ROCm 7 is poised to revolutionize the AI landscape, with a focus on inference and the introduction of groundbreaking features and optimizations.
The new software stack offers a broad range of updates, including enhanced frameworks like vLLM v1, llm-d, and SGLang, aimed at improving inference capabilities. It will also incorporate optimizations for Distributed Inference, Prefill, and Disaggregation, which are expected to significantly enhance performance across AI workloads.
One of the standout features of ROCm 7 is the introduction of new kernels and algorithms such as GEMM Autotuning, MoE, and Attention, along with support for Python-based kernel authoring. The software now also supports advanced datatypes like FP8, FP6, FP4, and Mixed Precision, which will bring a considerable performance boost, particularly for AI models and computations. AMD’s MI350 series GPUs, which will run on ROCm 7, now feature full support for these advanced datatypes, improving both efficiency and performance.

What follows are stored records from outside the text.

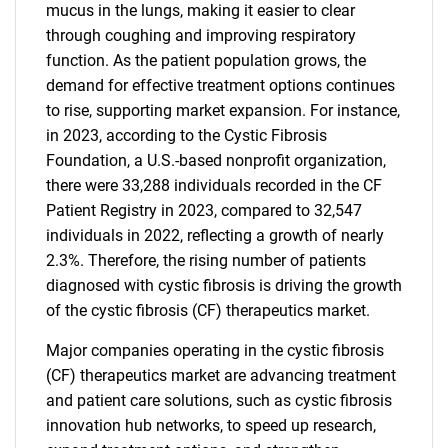
mucus in the lungs, making it easier to clear
through coughing and improving respiratory
function. As the patient population grows, the
demand for effective treatment options continues
to rise, supporting market expansion. For instance,
in 2023, according to the Cystic Fibrosis
Foundation, a U.S.-based nonprofit organization,
there were 33,288 individuals recorded in the CF
Patient Registry in 2023, compared to 32,547
individuals in 2022, reflecting a growth of nearly
2.3%. Therefore, the rising number of patients
diagnosed with cystic fibrosis is driving the growth
of the cystic fibrosis (CF) therapeutics market.
Major companies operating in the cystic fibrosis
(CF) therapeutics market are advancing treatment
and patient care solutions, such as cystic fibrosis
innovation hub networks, to speed up research,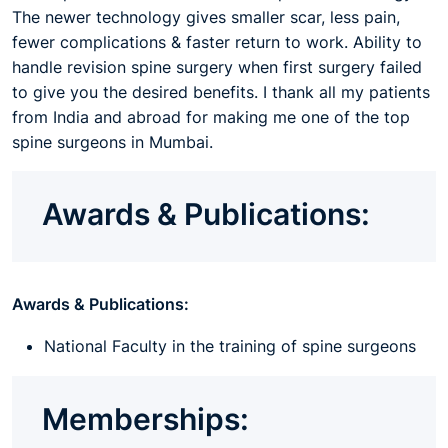
The newer technology gives smaller scar, less pain,
fewer complications & faster return to work. Ability to
handle revision spine surgery when first surgery failed
to give you the desired benefits. I thank all my patients
from India and abroad for making me one of the top
spine surgeons in Mumbai.
Awards & Publications:
Awards & Publications:
National Faculty in the training of spine surgeons
Memberships:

In terms of performance, AMD highlights a massive 3.5x uplift in AI workloads, particularly in inference tasks. For example, ROCm 7 shows a 3.2x increase in Llama 3.1 70B, a 3.4x improvement in Qwen2-72B, and up to a 3.8x increase in DeepSeek R1, compared to ROCm 6. AMD also claims that its MI355X GPU with ROCm 7 outperforms NVIDIA’s Blackwell B200 platform running CUDA by 30% in FP8 throughput performance in DeepSeek R1.
Training performance also sees significant gains, with ROCm 7 delivering up to a 3x increase in workloads like Llama 2 70B, Llama 3.1 8B, and Quen 1.5 7B. These improvements solidify ROCm 7 as a strong contender in the AI space.
As part of its push for enterprise AI, ROCm 7 offers complete end-to-end solutions, secure data integration, and ease of deployment, making it an ideal choice for GenAI workloads. The stack will also be compatible with a range of hardware, including GPUs, CPUs, and DPUs, ensuring broad support for diverse use cases.
Later this year, AMD will expand ROCm support to Ryzen-based laptops and workstations, alongside Linux and Windows support in the second half of 2025.